Work to complete ->
(1) In the post, which signal does the quoted message give as an example for the qmail-queue process?
(2) Copy the part of the post starting with "At 12:04 AM" and going on through "user identification whatsoever.".

Source document ->

--- begin ---

[8922] in bugtraq

home help back first fref pref prev next nref lref last post

Re: Anonymous Qmail Denial of Service

daemon@ATHENA.MIT.EDU (Trev)
Mon Jan 4 12:49:44 1999

Date: 	Mon, 4 Jan 1999 01:36:31 -0800
Reply-To: Trev <trev@KICS.BC.CA>
From: Trev <trev@KICS.BC.CA>
X-To:         Wietse Venema <wietse@PORCUPINE.ORG>
To: BUGTRAQ@NETSPACE.ORG
In-Reply-To:  <19990104050409.85094188CE@fist.porcupine.org>

At 12:04 AM 1/4/99 -0500, Wietse Venema wrote:

<--big snip-->

>What happens when the qmail-queue process is signaled with, say,
>SIGKILL? The file will stay in the queue. That's a zero-length
>file, owned by qmail, without any user identification whatsoever.

--- end ---

Dataset rows ->
--- begin ---

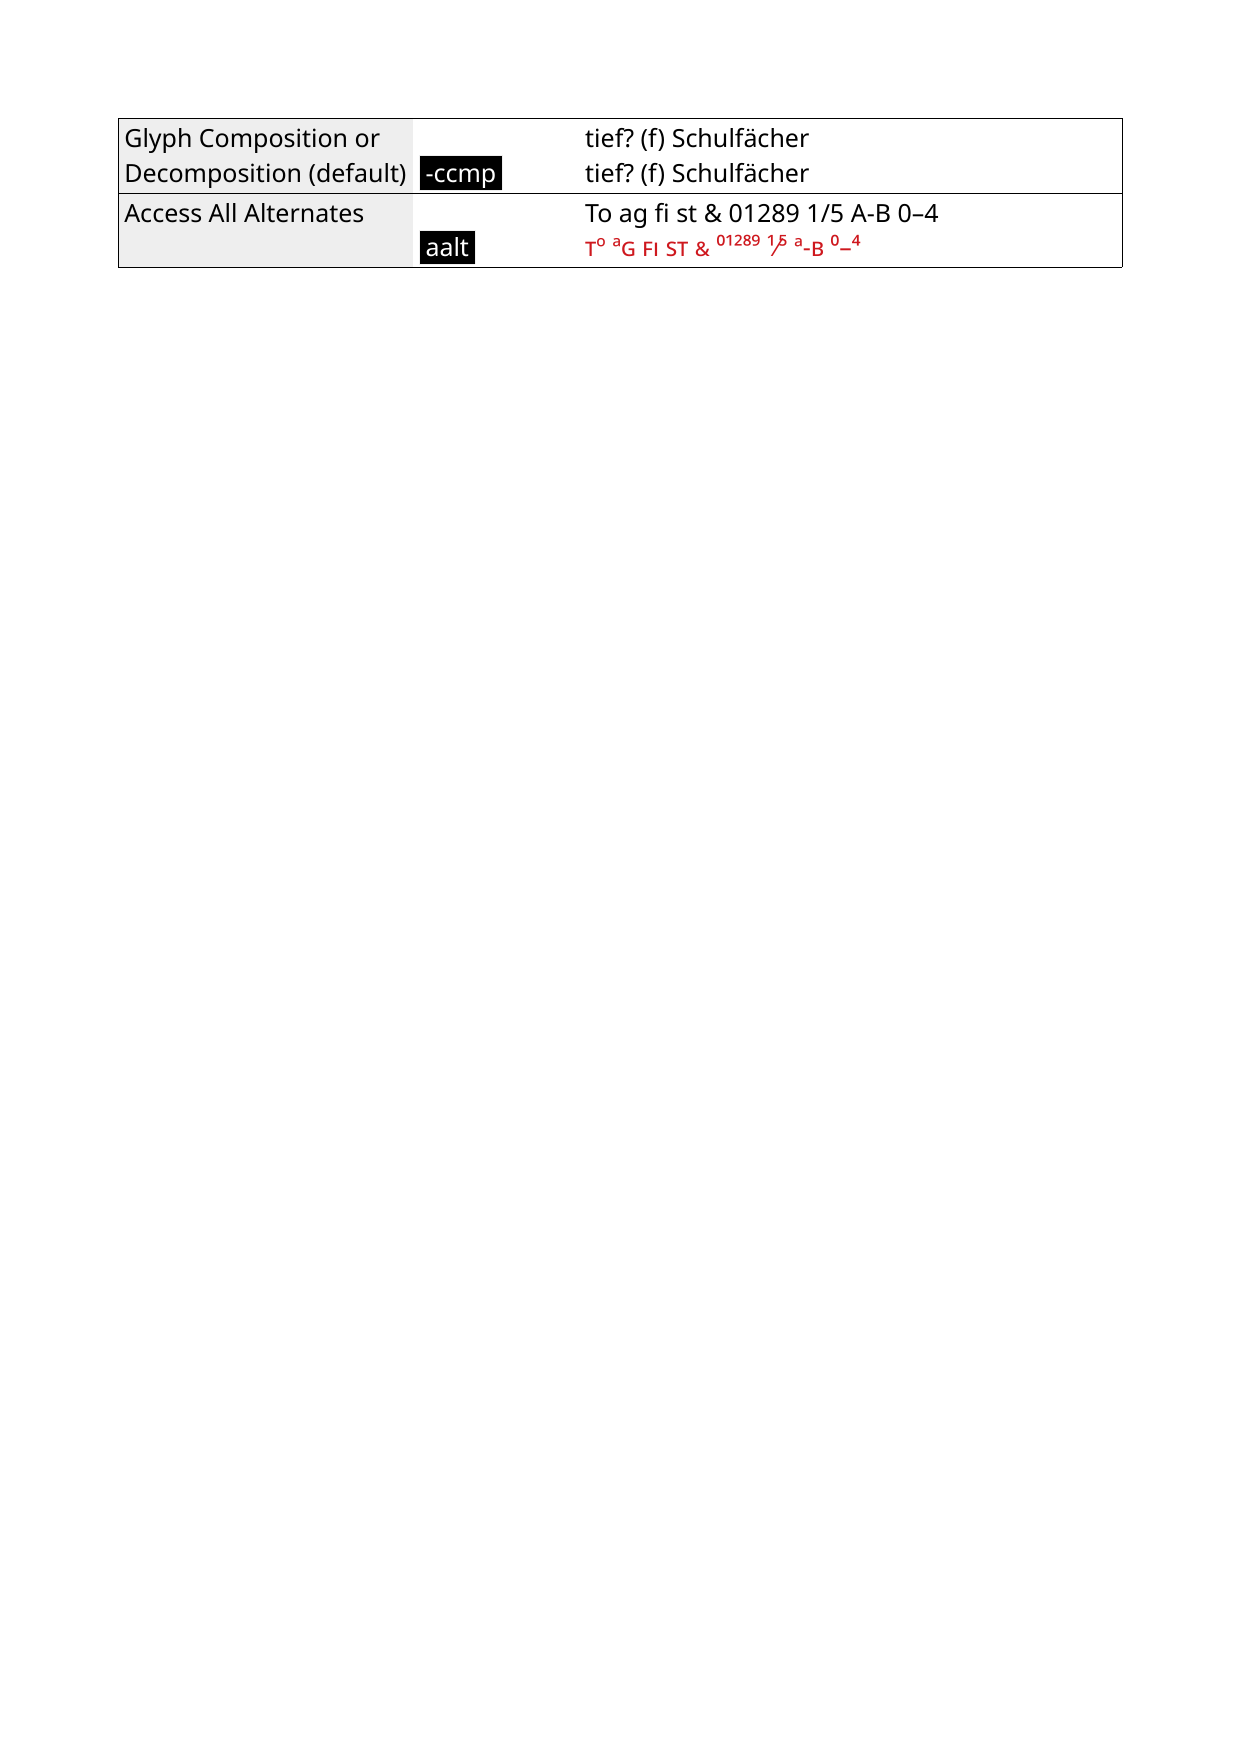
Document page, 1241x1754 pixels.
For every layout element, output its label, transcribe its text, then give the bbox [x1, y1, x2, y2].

table_cell tief? (f) Schulfächer tief? (f) Schulfächer [579, 119, 1122, 193]
table_cell aalt [413, 194, 579, 267]
table_cell Glyph Composition or Decomposition (default) [119, 119, 413, 193]
table_cell -ccmp [413, 119, 579, 193]
table_cell Access All Alternates [119, 194, 413, 267]
table_cell To ag fi st & 01289 1/5 A-B 0–4 To ag fi st & 01289 1/5 A-B 0–4 [579, 194, 1122, 267]
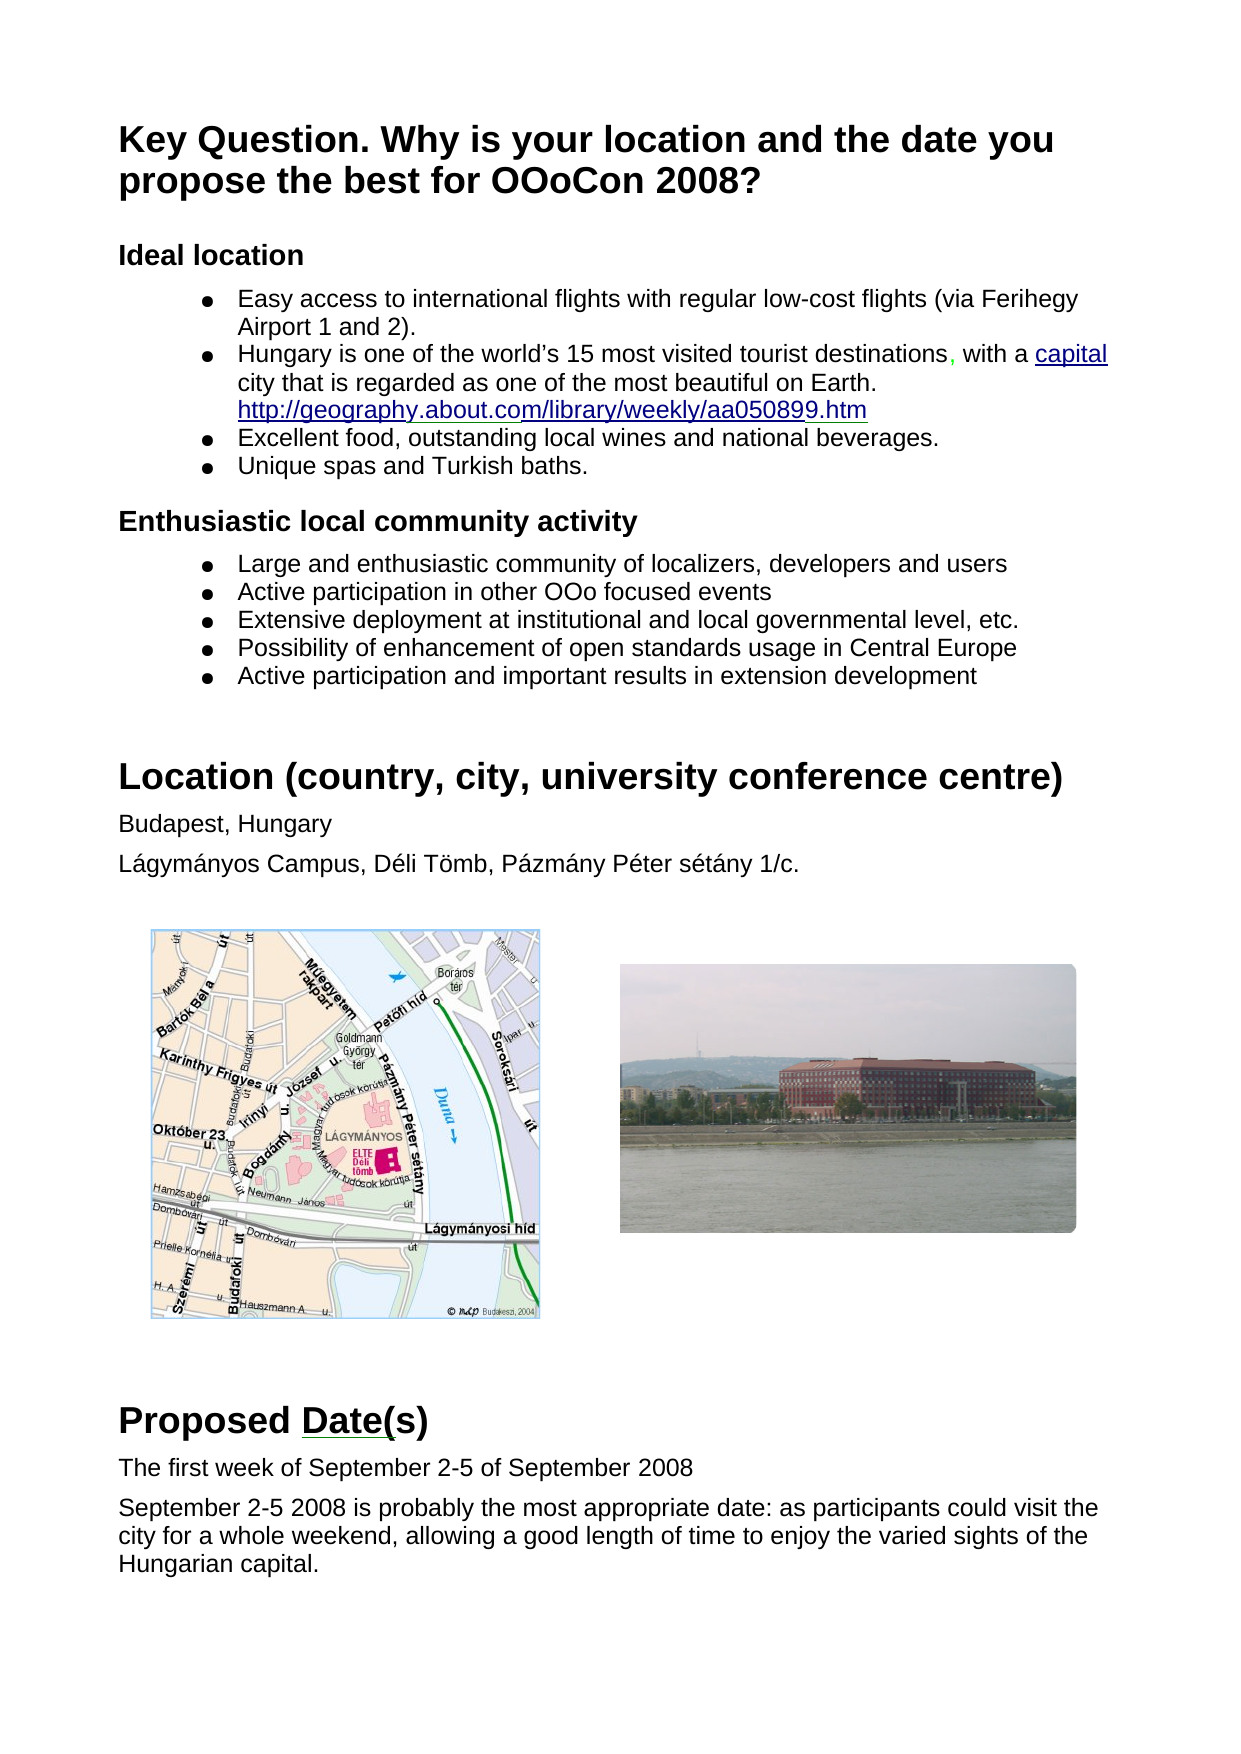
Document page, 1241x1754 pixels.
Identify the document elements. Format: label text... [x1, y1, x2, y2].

picture [620, 964, 1077, 1233]
list Extensive deployment at institutional and local governmental level, etc. [200, 606, 1122, 634]
subtitle Location (country, city, university conference centre) [118, 755, 1122, 797]
text The first week of September 2-5 of September 2008 [118, 1454, 1122, 1482]
picture [150, 929, 541, 1319]
subtitle Ideal location [118, 239, 1122, 272]
list Unique spas and Turkish baths. [200, 452, 1122, 480]
list Active participation in other OOo focused events [200, 578, 1122, 606]
subtitle Enthusiastic local community activity [118, 505, 1122, 538]
list Large and enthusiastic community of localizers, developers and users [200, 550, 1122, 578]
list Easy access to international flights with regular low-cost flights (via Ferihegy Airport 1 and 2). [200, 284, 1122, 340]
text September 2-5 2008 is probably the most appropriate date: as participants could visit the city for a whole weekend, allowing a good length of time to enjoy the varied sights of the Hungarian capital. [118, 1494, 1122, 1578]
subtitle Proposed Date(s) [118, 1399, 1122, 1441]
list Possibility of enhancement of open standards usage in Central Europe [200, 634, 1122, 662]
text Lágymányos Campus, Déli Tömb, Pázmány Péter sétány 1/c. [118, 850, 1122, 878]
list Active participation and important results in extension development [200, 662, 1122, 690]
list Hungary is one of the world’s 15 most visited tourist destinations, with a capital city that is regarded as one of the most beautiful on Earth. http://geography.about.com/library/weekly/aa050899.htm [200, 340, 1122, 424]
subtitle Key Question. Why is your location and the date you propose the best for OOoCon 2008? [118, 118, 1122, 202]
text Budapest, Hungary [118, 809, 1122, 837]
list Excellent food, outstanding local wines and national beverages. [200, 424, 1122, 452]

--- end ---

Correct answers ->
(1) SIGKILL

(2)
At 12:04 AM 1/4/99 -0500, Wietse Venema wrote:

<--big snip-->

>What happens when the qmail-queue process is signaled with, say,
>SIGKILL? The file will stay in the queue. That's a zero-length
>file, owned by qmail, without any user identification whatsoever.